For many businesses, the return-on-investment is still unclear relative to the potential costs. Many businesses cite that AI is not applicable to their business, but they may not appreciate the technology’s capabilities. Relatedly, many businesses report various cost-related concerns, citing expense or lack of skilled workforce (with higher costs associated with hiring the necessary talent) and risk-related concerns such as privacy and security, laws and regulations, and concerns about bias.

Reasons for Not Planning to Use AI

Reason Firm-Weighted Employee-Weighted
AI is not applicable to this business 80.9% 76.2%
Lack of knowledge on AI capabilities 7.3% 8.8%
Concerns about privacy / security 6.6% 8.9%
AI is not a mature enough technology 6.1% 8.1%
Other 4.5% 5.8%
Too expensive 4.1% 4.6%
Lack of skilled workforce 2.9% 3.6%
Concerns about bias 2.8% 2.6%
Lack of required data 2.2% 2.4%
Laws and regulation preventing or restricting AI use 1.2% 2.5%
Previous or current use of AI did not meet expectations 0.9% 0.5%

Source: Census Bureau Business Trends and Outlook Survey Supplemental Content December 2023 – February 2024

What can we expect regarding AI deployment?

We expect the cost versus  benefit calculation for enterprise-wide AI deployment will continue to evolve as the technologies continue to mature and advance and as AI-expertise diffuses through the economy.

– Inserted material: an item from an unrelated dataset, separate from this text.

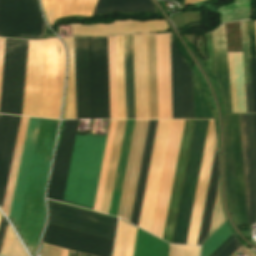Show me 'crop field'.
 I'll return each instance as SVG.
<instances>
[{"label": "crop field", "mask_w": 256, "mask_h": 256, "mask_svg": "<svg viewBox=\"0 0 256 256\" xmlns=\"http://www.w3.org/2000/svg\"><path fill=\"white\" fill-rule=\"evenodd\" d=\"M77 118H109L107 37L74 38Z\"/></svg>", "instance_id": "1"}, {"label": "crop field", "mask_w": 256, "mask_h": 256, "mask_svg": "<svg viewBox=\"0 0 256 256\" xmlns=\"http://www.w3.org/2000/svg\"><path fill=\"white\" fill-rule=\"evenodd\" d=\"M58 121L41 119L26 188L18 232L36 256L37 244L45 220L44 189L56 136Z\"/></svg>", "instance_id": "2"}, {"label": "crop field", "mask_w": 256, "mask_h": 256, "mask_svg": "<svg viewBox=\"0 0 256 256\" xmlns=\"http://www.w3.org/2000/svg\"><path fill=\"white\" fill-rule=\"evenodd\" d=\"M105 138L76 135L63 201L93 208Z\"/></svg>", "instance_id": "3"}, {"label": "crop field", "mask_w": 256, "mask_h": 256, "mask_svg": "<svg viewBox=\"0 0 256 256\" xmlns=\"http://www.w3.org/2000/svg\"><path fill=\"white\" fill-rule=\"evenodd\" d=\"M209 120H195L172 243L185 244Z\"/></svg>", "instance_id": "4"}, {"label": "crop field", "mask_w": 256, "mask_h": 256, "mask_svg": "<svg viewBox=\"0 0 256 256\" xmlns=\"http://www.w3.org/2000/svg\"><path fill=\"white\" fill-rule=\"evenodd\" d=\"M225 175L236 224H246L238 114L225 115Z\"/></svg>", "instance_id": "5"}, {"label": "crop field", "mask_w": 256, "mask_h": 256, "mask_svg": "<svg viewBox=\"0 0 256 256\" xmlns=\"http://www.w3.org/2000/svg\"><path fill=\"white\" fill-rule=\"evenodd\" d=\"M28 40L6 39L0 113L21 115Z\"/></svg>", "instance_id": "6"}, {"label": "crop field", "mask_w": 256, "mask_h": 256, "mask_svg": "<svg viewBox=\"0 0 256 256\" xmlns=\"http://www.w3.org/2000/svg\"><path fill=\"white\" fill-rule=\"evenodd\" d=\"M0 35L42 38L43 21L37 0H0Z\"/></svg>", "instance_id": "7"}, {"label": "crop field", "mask_w": 256, "mask_h": 256, "mask_svg": "<svg viewBox=\"0 0 256 256\" xmlns=\"http://www.w3.org/2000/svg\"><path fill=\"white\" fill-rule=\"evenodd\" d=\"M47 202L49 206V223L114 240L116 218L48 200Z\"/></svg>", "instance_id": "8"}, {"label": "crop field", "mask_w": 256, "mask_h": 256, "mask_svg": "<svg viewBox=\"0 0 256 256\" xmlns=\"http://www.w3.org/2000/svg\"><path fill=\"white\" fill-rule=\"evenodd\" d=\"M171 120H158L138 227L150 232Z\"/></svg>", "instance_id": "9"}, {"label": "crop field", "mask_w": 256, "mask_h": 256, "mask_svg": "<svg viewBox=\"0 0 256 256\" xmlns=\"http://www.w3.org/2000/svg\"><path fill=\"white\" fill-rule=\"evenodd\" d=\"M184 120H172L151 233L162 238Z\"/></svg>", "instance_id": "10"}, {"label": "crop field", "mask_w": 256, "mask_h": 256, "mask_svg": "<svg viewBox=\"0 0 256 256\" xmlns=\"http://www.w3.org/2000/svg\"><path fill=\"white\" fill-rule=\"evenodd\" d=\"M42 242L94 256H112L114 244L113 240L49 223Z\"/></svg>", "instance_id": "11"}, {"label": "crop field", "mask_w": 256, "mask_h": 256, "mask_svg": "<svg viewBox=\"0 0 256 256\" xmlns=\"http://www.w3.org/2000/svg\"><path fill=\"white\" fill-rule=\"evenodd\" d=\"M147 122L148 120H135L134 122V128L117 214L118 217H121L127 221L130 220Z\"/></svg>", "instance_id": "12"}, {"label": "crop field", "mask_w": 256, "mask_h": 256, "mask_svg": "<svg viewBox=\"0 0 256 256\" xmlns=\"http://www.w3.org/2000/svg\"><path fill=\"white\" fill-rule=\"evenodd\" d=\"M77 120H65L61 140L54 159L47 198L61 201L63 199L70 155Z\"/></svg>", "instance_id": "13"}, {"label": "crop field", "mask_w": 256, "mask_h": 256, "mask_svg": "<svg viewBox=\"0 0 256 256\" xmlns=\"http://www.w3.org/2000/svg\"><path fill=\"white\" fill-rule=\"evenodd\" d=\"M158 118H172L169 33L156 34Z\"/></svg>", "instance_id": "14"}, {"label": "crop field", "mask_w": 256, "mask_h": 256, "mask_svg": "<svg viewBox=\"0 0 256 256\" xmlns=\"http://www.w3.org/2000/svg\"><path fill=\"white\" fill-rule=\"evenodd\" d=\"M73 36H109L135 34L145 32L166 31L169 29L166 21L138 22L132 20L118 21L109 24L71 25Z\"/></svg>", "instance_id": "15"}, {"label": "crop field", "mask_w": 256, "mask_h": 256, "mask_svg": "<svg viewBox=\"0 0 256 256\" xmlns=\"http://www.w3.org/2000/svg\"><path fill=\"white\" fill-rule=\"evenodd\" d=\"M194 120H185L163 239L171 243Z\"/></svg>", "instance_id": "16"}, {"label": "crop field", "mask_w": 256, "mask_h": 256, "mask_svg": "<svg viewBox=\"0 0 256 256\" xmlns=\"http://www.w3.org/2000/svg\"><path fill=\"white\" fill-rule=\"evenodd\" d=\"M21 117L0 115V208L2 207Z\"/></svg>", "instance_id": "17"}, {"label": "crop field", "mask_w": 256, "mask_h": 256, "mask_svg": "<svg viewBox=\"0 0 256 256\" xmlns=\"http://www.w3.org/2000/svg\"><path fill=\"white\" fill-rule=\"evenodd\" d=\"M40 119L30 118L16 182L10 219L17 227Z\"/></svg>", "instance_id": "18"}, {"label": "crop field", "mask_w": 256, "mask_h": 256, "mask_svg": "<svg viewBox=\"0 0 256 256\" xmlns=\"http://www.w3.org/2000/svg\"><path fill=\"white\" fill-rule=\"evenodd\" d=\"M215 75L225 103V113H231L224 24L212 32Z\"/></svg>", "instance_id": "19"}, {"label": "crop field", "mask_w": 256, "mask_h": 256, "mask_svg": "<svg viewBox=\"0 0 256 256\" xmlns=\"http://www.w3.org/2000/svg\"><path fill=\"white\" fill-rule=\"evenodd\" d=\"M232 113L246 112L242 53H227Z\"/></svg>", "instance_id": "20"}, {"label": "crop field", "mask_w": 256, "mask_h": 256, "mask_svg": "<svg viewBox=\"0 0 256 256\" xmlns=\"http://www.w3.org/2000/svg\"><path fill=\"white\" fill-rule=\"evenodd\" d=\"M157 120H149L130 222L137 225Z\"/></svg>", "instance_id": "21"}, {"label": "crop field", "mask_w": 256, "mask_h": 256, "mask_svg": "<svg viewBox=\"0 0 256 256\" xmlns=\"http://www.w3.org/2000/svg\"><path fill=\"white\" fill-rule=\"evenodd\" d=\"M173 118H184L182 55L170 33Z\"/></svg>", "instance_id": "22"}, {"label": "crop field", "mask_w": 256, "mask_h": 256, "mask_svg": "<svg viewBox=\"0 0 256 256\" xmlns=\"http://www.w3.org/2000/svg\"><path fill=\"white\" fill-rule=\"evenodd\" d=\"M126 120H117L100 212L108 214Z\"/></svg>", "instance_id": "23"}, {"label": "crop field", "mask_w": 256, "mask_h": 256, "mask_svg": "<svg viewBox=\"0 0 256 256\" xmlns=\"http://www.w3.org/2000/svg\"><path fill=\"white\" fill-rule=\"evenodd\" d=\"M239 120H240L246 218H247V224H255L254 215H253V201H252V188H251V174H250L246 114H239Z\"/></svg>", "instance_id": "24"}, {"label": "crop field", "mask_w": 256, "mask_h": 256, "mask_svg": "<svg viewBox=\"0 0 256 256\" xmlns=\"http://www.w3.org/2000/svg\"><path fill=\"white\" fill-rule=\"evenodd\" d=\"M219 175H220L219 156H218L217 143H216L197 245H201L202 242L206 238H208V235H209V229H210V223H211V218H212V212H213V206H214V201H215V195H216Z\"/></svg>", "instance_id": "25"}, {"label": "crop field", "mask_w": 256, "mask_h": 256, "mask_svg": "<svg viewBox=\"0 0 256 256\" xmlns=\"http://www.w3.org/2000/svg\"><path fill=\"white\" fill-rule=\"evenodd\" d=\"M154 12L151 0H99L95 14Z\"/></svg>", "instance_id": "26"}, {"label": "crop field", "mask_w": 256, "mask_h": 256, "mask_svg": "<svg viewBox=\"0 0 256 256\" xmlns=\"http://www.w3.org/2000/svg\"><path fill=\"white\" fill-rule=\"evenodd\" d=\"M28 120H29V118L22 117L21 123H20L19 133H18V137H17V142H16L13 161H12V165H11L10 175H9L7 189H6L5 198H4V203H3V207H2V210L7 215V217H8L9 209H10V205H11V200H12V195H13V191H14L19 162H20V158H21L23 143H24L26 129H27V125H28Z\"/></svg>", "instance_id": "27"}, {"label": "crop field", "mask_w": 256, "mask_h": 256, "mask_svg": "<svg viewBox=\"0 0 256 256\" xmlns=\"http://www.w3.org/2000/svg\"><path fill=\"white\" fill-rule=\"evenodd\" d=\"M127 118H135L132 35L124 36Z\"/></svg>", "instance_id": "28"}, {"label": "crop field", "mask_w": 256, "mask_h": 256, "mask_svg": "<svg viewBox=\"0 0 256 256\" xmlns=\"http://www.w3.org/2000/svg\"><path fill=\"white\" fill-rule=\"evenodd\" d=\"M118 118H126L123 36L115 37Z\"/></svg>", "instance_id": "29"}, {"label": "crop field", "mask_w": 256, "mask_h": 256, "mask_svg": "<svg viewBox=\"0 0 256 256\" xmlns=\"http://www.w3.org/2000/svg\"><path fill=\"white\" fill-rule=\"evenodd\" d=\"M150 118H157L155 34H147Z\"/></svg>", "instance_id": "30"}, {"label": "crop field", "mask_w": 256, "mask_h": 256, "mask_svg": "<svg viewBox=\"0 0 256 256\" xmlns=\"http://www.w3.org/2000/svg\"><path fill=\"white\" fill-rule=\"evenodd\" d=\"M251 0H233V3L220 8L221 22L249 19Z\"/></svg>", "instance_id": "31"}, {"label": "crop field", "mask_w": 256, "mask_h": 256, "mask_svg": "<svg viewBox=\"0 0 256 256\" xmlns=\"http://www.w3.org/2000/svg\"><path fill=\"white\" fill-rule=\"evenodd\" d=\"M110 118H117L114 37H108Z\"/></svg>", "instance_id": "32"}, {"label": "crop field", "mask_w": 256, "mask_h": 256, "mask_svg": "<svg viewBox=\"0 0 256 256\" xmlns=\"http://www.w3.org/2000/svg\"><path fill=\"white\" fill-rule=\"evenodd\" d=\"M249 58L256 57V39L254 21H247ZM253 107L256 112V58L249 59Z\"/></svg>", "instance_id": "33"}, {"label": "crop field", "mask_w": 256, "mask_h": 256, "mask_svg": "<svg viewBox=\"0 0 256 256\" xmlns=\"http://www.w3.org/2000/svg\"><path fill=\"white\" fill-rule=\"evenodd\" d=\"M115 122H116V120H110V122H109V128H108V133H107L108 138H107L106 149H105V154H104V159H103V165H102L99 186H98V191H97V196H96V202H95V207H94V211H98V212L100 210V204H101V199H102L106 171H107L109 155H110V150H111V144H112V139H113V133H114V128H115Z\"/></svg>", "instance_id": "34"}, {"label": "crop field", "mask_w": 256, "mask_h": 256, "mask_svg": "<svg viewBox=\"0 0 256 256\" xmlns=\"http://www.w3.org/2000/svg\"><path fill=\"white\" fill-rule=\"evenodd\" d=\"M195 118H214L201 86L193 74Z\"/></svg>", "instance_id": "35"}, {"label": "crop field", "mask_w": 256, "mask_h": 256, "mask_svg": "<svg viewBox=\"0 0 256 256\" xmlns=\"http://www.w3.org/2000/svg\"><path fill=\"white\" fill-rule=\"evenodd\" d=\"M185 118H194L192 71L183 59Z\"/></svg>", "instance_id": "36"}, {"label": "crop field", "mask_w": 256, "mask_h": 256, "mask_svg": "<svg viewBox=\"0 0 256 256\" xmlns=\"http://www.w3.org/2000/svg\"><path fill=\"white\" fill-rule=\"evenodd\" d=\"M245 83H250L245 21H240ZM247 112H253L250 84H245Z\"/></svg>", "instance_id": "37"}, {"label": "crop field", "mask_w": 256, "mask_h": 256, "mask_svg": "<svg viewBox=\"0 0 256 256\" xmlns=\"http://www.w3.org/2000/svg\"><path fill=\"white\" fill-rule=\"evenodd\" d=\"M247 120H248L250 157H251V169H252V181H253V194H254V206H255V218H256V147H255L253 114H247Z\"/></svg>", "instance_id": "38"}, {"label": "crop field", "mask_w": 256, "mask_h": 256, "mask_svg": "<svg viewBox=\"0 0 256 256\" xmlns=\"http://www.w3.org/2000/svg\"><path fill=\"white\" fill-rule=\"evenodd\" d=\"M232 233L226 223L214 233L203 245L202 256H209Z\"/></svg>", "instance_id": "39"}, {"label": "crop field", "mask_w": 256, "mask_h": 256, "mask_svg": "<svg viewBox=\"0 0 256 256\" xmlns=\"http://www.w3.org/2000/svg\"><path fill=\"white\" fill-rule=\"evenodd\" d=\"M224 221H225V216L223 214L222 205H221L220 182H219L217 195H216V201H215V207H214V212H213V218H212V223H211L210 235L214 231H216L222 225V223Z\"/></svg>", "instance_id": "40"}, {"label": "crop field", "mask_w": 256, "mask_h": 256, "mask_svg": "<svg viewBox=\"0 0 256 256\" xmlns=\"http://www.w3.org/2000/svg\"><path fill=\"white\" fill-rule=\"evenodd\" d=\"M243 244L240 243L235 237L220 253L216 256H231L236 252Z\"/></svg>", "instance_id": "41"}, {"label": "crop field", "mask_w": 256, "mask_h": 256, "mask_svg": "<svg viewBox=\"0 0 256 256\" xmlns=\"http://www.w3.org/2000/svg\"><path fill=\"white\" fill-rule=\"evenodd\" d=\"M136 232H137V229L130 226L125 256H133Z\"/></svg>", "instance_id": "42"}, {"label": "crop field", "mask_w": 256, "mask_h": 256, "mask_svg": "<svg viewBox=\"0 0 256 256\" xmlns=\"http://www.w3.org/2000/svg\"><path fill=\"white\" fill-rule=\"evenodd\" d=\"M62 249L42 243L40 256H61Z\"/></svg>", "instance_id": "43"}, {"label": "crop field", "mask_w": 256, "mask_h": 256, "mask_svg": "<svg viewBox=\"0 0 256 256\" xmlns=\"http://www.w3.org/2000/svg\"><path fill=\"white\" fill-rule=\"evenodd\" d=\"M7 225H8V223L3 218V216H1V220H0V249H1L2 242H3L4 236H5Z\"/></svg>", "instance_id": "44"}, {"label": "crop field", "mask_w": 256, "mask_h": 256, "mask_svg": "<svg viewBox=\"0 0 256 256\" xmlns=\"http://www.w3.org/2000/svg\"><path fill=\"white\" fill-rule=\"evenodd\" d=\"M235 236L232 234L217 250H215L210 256H215L220 252Z\"/></svg>", "instance_id": "45"}, {"label": "crop field", "mask_w": 256, "mask_h": 256, "mask_svg": "<svg viewBox=\"0 0 256 256\" xmlns=\"http://www.w3.org/2000/svg\"><path fill=\"white\" fill-rule=\"evenodd\" d=\"M251 240H252V233L251 230H242ZM253 241V240H252Z\"/></svg>", "instance_id": "46"}, {"label": "crop field", "mask_w": 256, "mask_h": 256, "mask_svg": "<svg viewBox=\"0 0 256 256\" xmlns=\"http://www.w3.org/2000/svg\"><path fill=\"white\" fill-rule=\"evenodd\" d=\"M180 5V7H183L184 0H175Z\"/></svg>", "instance_id": "47"}, {"label": "crop field", "mask_w": 256, "mask_h": 256, "mask_svg": "<svg viewBox=\"0 0 256 256\" xmlns=\"http://www.w3.org/2000/svg\"><path fill=\"white\" fill-rule=\"evenodd\" d=\"M68 250L63 249L62 256H67Z\"/></svg>", "instance_id": "48"}, {"label": "crop field", "mask_w": 256, "mask_h": 256, "mask_svg": "<svg viewBox=\"0 0 256 256\" xmlns=\"http://www.w3.org/2000/svg\"><path fill=\"white\" fill-rule=\"evenodd\" d=\"M254 120H255V134H256V114H254Z\"/></svg>", "instance_id": "49"}, {"label": "crop field", "mask_w": 256, "mask_h": 256, "mask_svg": "<svg viewBox=\"0 0 256 256\" xmlns=\"http://www.w3.org/2000/svg\"><path fill=\"white\" fill-rule=\"evenodd\" d=\"M0 216H1V214H0Z\"/></svg>", "instance_id": "50"}, {"label": "crop field", "mask_w": 256, "mask_h": 256, "mask_svg": "<svg viewBox=\"0 0 256 256\" xmlns=\"http://www.w3.org/2000/svg\"><path fill=\"white\" fill-rule=\"evenodd\" d=\"M256 244V243H255Z\"/></svg>", "instance_id": "51"}, {"label": "crop field", "mask_w": 256, "mask_h": 256, "mask_svg": "<svg viewBox=\"0 0 256 256\" xmlns=\"http://www.w3.org/2000/svg\"><path fill=\"white\" fill-rule=\"evenodd\" d=\"M87 256V255H86Z\"/></svg>", "instance_id": "52"}]
</instances>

As the chart on the left shows, individual use of generative AI has continued and been exponential. -Enterprises are likely to be not far behind (in part because individual AI use for work both limits enterprise level productivity gains and potentially leaves businesses more exposed to data breaches and regulatory risks).

Necessity is often the mother of invention

As shown below, US productivity gains typically accelerate coming out of economic downturns as firms discover ways to gain efficiency through hardship. With incredible advances in technology in recent years, firms may be able to navigate macroeconomic challenges better than ever and come out with better productivity and efficiency. There may be many reasons to be concerned today about the global economic outlook, but as AI technologies continue to diffuse through the economy, there are also many reasons to be optimistic.